- _Activity 1_: In the data rows, copy out the lines without changes, starting at the line that contains "#### Приоритет 4" and continuing through the last line of the rows, both ends included.

In the crazy world of airlines, passengers are often forced to pay a lot for slow speeds.
It’s summer time, and that means millions of Americans will soon make their way to airports across the country. An amenity featured on more and more flights these days is Internet access delivered directly to your laptop, tablet or smartphone via onboard Wi-Fi hotspot. But, depending on what airline you take your Internet experience could vastly differ.
The inflight Internet market in the U.S. doesn’t seem to follow any basic rule of competition. On an American or Delta plane you could wind up paying $10 to $20 to surf for the duration of your flight, and “surf” might be a generous word in this case. If there are a lot of other people using the same network on your plane, speeds might be so slow you’ll wind up paddling your way through the web.
At the other end of the spectrum, JetBlue offers complementary Internet access to all of its passengers. Instead of delivering a sluggish Internet experience, its Fly-Fi service is the fastest in the biz delivering speeds over 10 Mbps, and doesn’t restrict high-bandwidth applications like Netflix on its networks.

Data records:
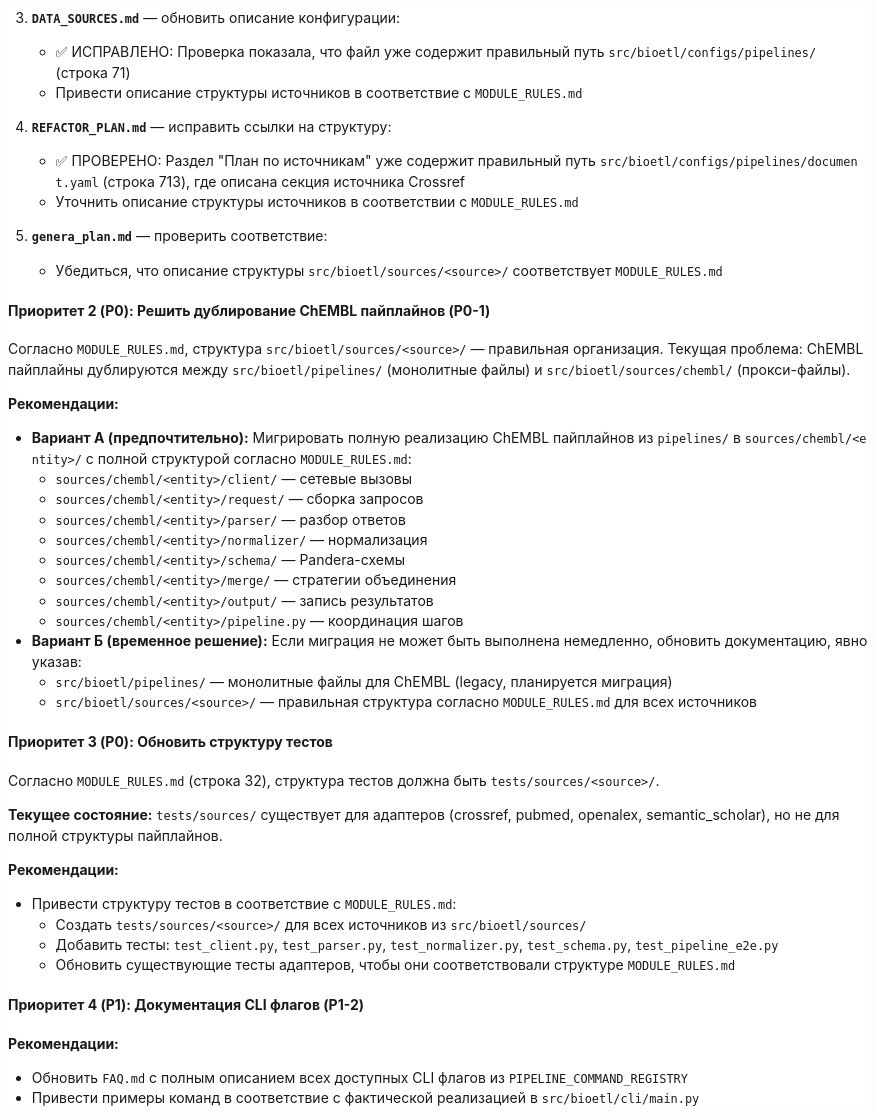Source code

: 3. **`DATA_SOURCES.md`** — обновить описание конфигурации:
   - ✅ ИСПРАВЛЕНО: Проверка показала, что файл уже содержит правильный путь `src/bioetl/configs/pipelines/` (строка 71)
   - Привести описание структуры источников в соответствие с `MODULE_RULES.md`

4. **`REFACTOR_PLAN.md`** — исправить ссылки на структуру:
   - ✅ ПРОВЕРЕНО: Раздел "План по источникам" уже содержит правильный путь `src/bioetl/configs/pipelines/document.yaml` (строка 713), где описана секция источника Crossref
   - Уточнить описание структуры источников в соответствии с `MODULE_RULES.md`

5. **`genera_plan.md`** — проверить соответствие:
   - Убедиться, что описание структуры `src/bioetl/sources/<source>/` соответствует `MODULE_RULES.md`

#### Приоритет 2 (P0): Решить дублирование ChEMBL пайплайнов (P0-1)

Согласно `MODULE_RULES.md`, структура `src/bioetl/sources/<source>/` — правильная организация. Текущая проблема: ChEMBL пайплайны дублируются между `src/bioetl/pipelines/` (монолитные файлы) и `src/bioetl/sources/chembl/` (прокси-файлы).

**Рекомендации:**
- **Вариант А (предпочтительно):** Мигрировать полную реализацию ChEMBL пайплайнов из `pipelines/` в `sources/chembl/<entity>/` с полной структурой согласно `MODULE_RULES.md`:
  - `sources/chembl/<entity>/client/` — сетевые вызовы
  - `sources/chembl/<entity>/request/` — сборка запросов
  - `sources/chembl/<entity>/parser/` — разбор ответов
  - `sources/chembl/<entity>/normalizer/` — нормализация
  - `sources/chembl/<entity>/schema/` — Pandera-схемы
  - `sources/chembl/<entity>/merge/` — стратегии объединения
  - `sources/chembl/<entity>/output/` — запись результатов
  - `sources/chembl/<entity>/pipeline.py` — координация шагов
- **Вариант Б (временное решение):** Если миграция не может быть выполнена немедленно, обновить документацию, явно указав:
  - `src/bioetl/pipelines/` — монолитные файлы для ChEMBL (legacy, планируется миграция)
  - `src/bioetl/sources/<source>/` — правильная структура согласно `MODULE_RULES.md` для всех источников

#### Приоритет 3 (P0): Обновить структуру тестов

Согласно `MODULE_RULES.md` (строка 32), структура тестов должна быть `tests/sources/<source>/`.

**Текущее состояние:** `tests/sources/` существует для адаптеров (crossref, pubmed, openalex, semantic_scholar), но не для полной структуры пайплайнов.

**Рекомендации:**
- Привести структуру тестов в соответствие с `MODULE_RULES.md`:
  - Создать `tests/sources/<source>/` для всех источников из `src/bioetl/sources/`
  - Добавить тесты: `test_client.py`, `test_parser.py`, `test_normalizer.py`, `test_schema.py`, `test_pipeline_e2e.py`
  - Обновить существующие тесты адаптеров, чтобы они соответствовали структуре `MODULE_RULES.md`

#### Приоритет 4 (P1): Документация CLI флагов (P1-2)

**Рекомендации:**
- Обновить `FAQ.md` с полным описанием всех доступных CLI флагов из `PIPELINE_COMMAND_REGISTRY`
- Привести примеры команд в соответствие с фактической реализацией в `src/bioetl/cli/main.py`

- _Activity 2_:
Answer these about the text on airline Wi-Fi:
(a) Through what is Internet access delivered to passengers' devices on more and more flights?
(b) How much could a passenger end up paying on an American or Delta plane to surf for the whole flight?
(c) What is the name of JetBlue's service, and what speeds does it deliver?

- _Final answer 1_:
#### Приоритет 4 (P1): Документация CLI флагов (P1-2)

**Рекомендации:**
- Обновить `FAQ.md` с полным описанием всех доступных CLI флагов из `PIPELINE_COMMAND_REGISTRY`
- Привести примеры команд в соответствие с фактической реализацией в `src/bioetl/cli/main.py`

- _Final answer 2_:
(a) An onboard Wi-Fi hotspot.
(b) $10 to $20.
(c) Fly-Fi, with speeds over 10 Mbps.